Tables created on testwiki. I intend to enable client hints on testwiki in the UTC late backport window that happens today.

Did this happen?

s2 is also done now.

Tables created on testwiki. I intend to enable client hints on testwiki in the UTC late backport window that happens today.

Did this happen?

Yes. https://gerrit.wikimedia.org/r/c/operations/mediawiki-config/+/941954

Awesome. It doesn't show up in toolforge \o/

All sections are done except s1, s4 and s8 (enwiki, commonswiki, wikidatawiki). I'll do that next week.

This is done everywhere. I did a getting replication status on all sanitarium instances both in eqiad and codfw and all have the tables to filter.

Feel free to move forward with creating the tables.

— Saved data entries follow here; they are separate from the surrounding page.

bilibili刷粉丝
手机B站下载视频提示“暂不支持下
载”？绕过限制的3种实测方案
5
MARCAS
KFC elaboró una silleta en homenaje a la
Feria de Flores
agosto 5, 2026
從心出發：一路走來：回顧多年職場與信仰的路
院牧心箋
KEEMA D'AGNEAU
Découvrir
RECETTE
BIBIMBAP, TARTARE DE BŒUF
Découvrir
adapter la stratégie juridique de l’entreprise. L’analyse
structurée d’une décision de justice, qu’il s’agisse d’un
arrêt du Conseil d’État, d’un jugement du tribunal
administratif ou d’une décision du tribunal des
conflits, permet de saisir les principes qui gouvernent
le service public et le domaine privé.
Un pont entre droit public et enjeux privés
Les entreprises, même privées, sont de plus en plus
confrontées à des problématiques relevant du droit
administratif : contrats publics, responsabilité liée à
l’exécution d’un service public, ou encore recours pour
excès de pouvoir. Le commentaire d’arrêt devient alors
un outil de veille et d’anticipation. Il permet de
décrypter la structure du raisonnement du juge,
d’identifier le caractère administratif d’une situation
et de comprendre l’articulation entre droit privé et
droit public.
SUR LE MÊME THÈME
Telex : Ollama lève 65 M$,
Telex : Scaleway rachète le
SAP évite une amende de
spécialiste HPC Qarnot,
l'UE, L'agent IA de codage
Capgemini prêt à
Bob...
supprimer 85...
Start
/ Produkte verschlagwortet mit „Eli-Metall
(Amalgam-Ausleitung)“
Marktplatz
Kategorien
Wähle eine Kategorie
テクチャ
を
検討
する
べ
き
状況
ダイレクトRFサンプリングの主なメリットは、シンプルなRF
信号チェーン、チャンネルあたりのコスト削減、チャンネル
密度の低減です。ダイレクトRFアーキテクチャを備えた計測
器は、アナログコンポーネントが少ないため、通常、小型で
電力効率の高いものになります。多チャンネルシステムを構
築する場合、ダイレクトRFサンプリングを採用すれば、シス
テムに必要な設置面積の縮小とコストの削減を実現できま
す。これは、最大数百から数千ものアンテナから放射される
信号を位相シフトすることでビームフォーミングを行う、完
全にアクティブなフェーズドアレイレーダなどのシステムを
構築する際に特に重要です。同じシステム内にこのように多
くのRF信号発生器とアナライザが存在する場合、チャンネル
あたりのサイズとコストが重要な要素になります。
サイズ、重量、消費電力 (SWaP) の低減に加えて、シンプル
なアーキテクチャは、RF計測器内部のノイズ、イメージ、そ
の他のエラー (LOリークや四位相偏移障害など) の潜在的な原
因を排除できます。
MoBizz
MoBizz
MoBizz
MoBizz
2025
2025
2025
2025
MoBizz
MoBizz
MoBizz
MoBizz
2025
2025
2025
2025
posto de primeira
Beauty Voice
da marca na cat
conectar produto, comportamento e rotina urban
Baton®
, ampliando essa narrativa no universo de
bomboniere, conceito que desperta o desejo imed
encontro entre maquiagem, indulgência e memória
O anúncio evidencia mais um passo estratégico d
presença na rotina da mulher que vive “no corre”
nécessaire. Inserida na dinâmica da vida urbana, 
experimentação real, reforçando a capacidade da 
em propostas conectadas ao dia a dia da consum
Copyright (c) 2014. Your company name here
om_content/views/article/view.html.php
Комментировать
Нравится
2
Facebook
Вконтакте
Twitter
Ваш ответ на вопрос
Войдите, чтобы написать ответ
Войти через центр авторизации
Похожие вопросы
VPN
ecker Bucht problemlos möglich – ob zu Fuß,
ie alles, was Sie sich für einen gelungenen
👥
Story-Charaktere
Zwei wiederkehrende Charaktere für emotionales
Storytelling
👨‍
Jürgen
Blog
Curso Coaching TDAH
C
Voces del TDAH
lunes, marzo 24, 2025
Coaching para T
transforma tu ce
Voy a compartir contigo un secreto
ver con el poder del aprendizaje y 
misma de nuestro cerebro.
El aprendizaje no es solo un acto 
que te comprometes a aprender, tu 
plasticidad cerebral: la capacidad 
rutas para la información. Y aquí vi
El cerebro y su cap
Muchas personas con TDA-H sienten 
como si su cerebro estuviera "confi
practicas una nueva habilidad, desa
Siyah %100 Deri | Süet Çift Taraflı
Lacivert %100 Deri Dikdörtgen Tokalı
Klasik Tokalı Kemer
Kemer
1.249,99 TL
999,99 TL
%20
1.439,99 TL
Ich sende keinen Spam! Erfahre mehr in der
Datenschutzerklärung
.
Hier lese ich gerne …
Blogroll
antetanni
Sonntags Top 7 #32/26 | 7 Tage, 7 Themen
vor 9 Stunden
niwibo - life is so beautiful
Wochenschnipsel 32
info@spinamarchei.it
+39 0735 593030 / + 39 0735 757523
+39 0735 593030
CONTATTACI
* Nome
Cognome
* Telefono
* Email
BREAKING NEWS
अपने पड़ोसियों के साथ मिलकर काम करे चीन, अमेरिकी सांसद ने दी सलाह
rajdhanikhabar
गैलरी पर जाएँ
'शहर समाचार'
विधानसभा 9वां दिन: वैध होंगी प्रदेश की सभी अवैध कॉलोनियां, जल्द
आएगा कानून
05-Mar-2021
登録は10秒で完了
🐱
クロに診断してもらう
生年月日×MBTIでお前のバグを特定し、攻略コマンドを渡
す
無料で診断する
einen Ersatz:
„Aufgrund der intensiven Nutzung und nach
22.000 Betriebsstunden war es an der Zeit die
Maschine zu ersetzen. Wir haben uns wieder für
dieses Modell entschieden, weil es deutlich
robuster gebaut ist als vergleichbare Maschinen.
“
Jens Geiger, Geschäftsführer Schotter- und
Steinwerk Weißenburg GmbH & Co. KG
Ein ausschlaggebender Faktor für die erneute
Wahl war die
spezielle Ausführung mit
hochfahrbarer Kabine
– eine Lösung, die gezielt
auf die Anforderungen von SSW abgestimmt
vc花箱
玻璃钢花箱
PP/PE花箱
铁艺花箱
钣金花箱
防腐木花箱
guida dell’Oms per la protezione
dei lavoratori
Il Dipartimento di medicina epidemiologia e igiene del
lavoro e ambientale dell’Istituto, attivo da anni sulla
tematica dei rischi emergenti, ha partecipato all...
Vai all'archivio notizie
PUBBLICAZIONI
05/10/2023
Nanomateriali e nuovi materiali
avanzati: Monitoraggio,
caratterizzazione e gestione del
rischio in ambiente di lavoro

Tables created on all wikis:

13:14 TheresNoTime: `[samtar@mwmaint1002 ~]$ foreachwiki sql.php /srv/mediawiki-staging/php-1.41.0-wmf.20/extensions/CheckUser/schema/mysql/cu_useragent_clienthints_map.sql` for T258105
13:09 TheresNoTime: `[samtar@mwmaint1002 ~]$ foreachwiki sql.php /srv/mediawiki-staging/php-1.41.0-wmf.20/extensions/CheckUser/schema/mysql/cu_useragent_clienthints.sql` for T258105

I can see no further tasks to perform. Closing.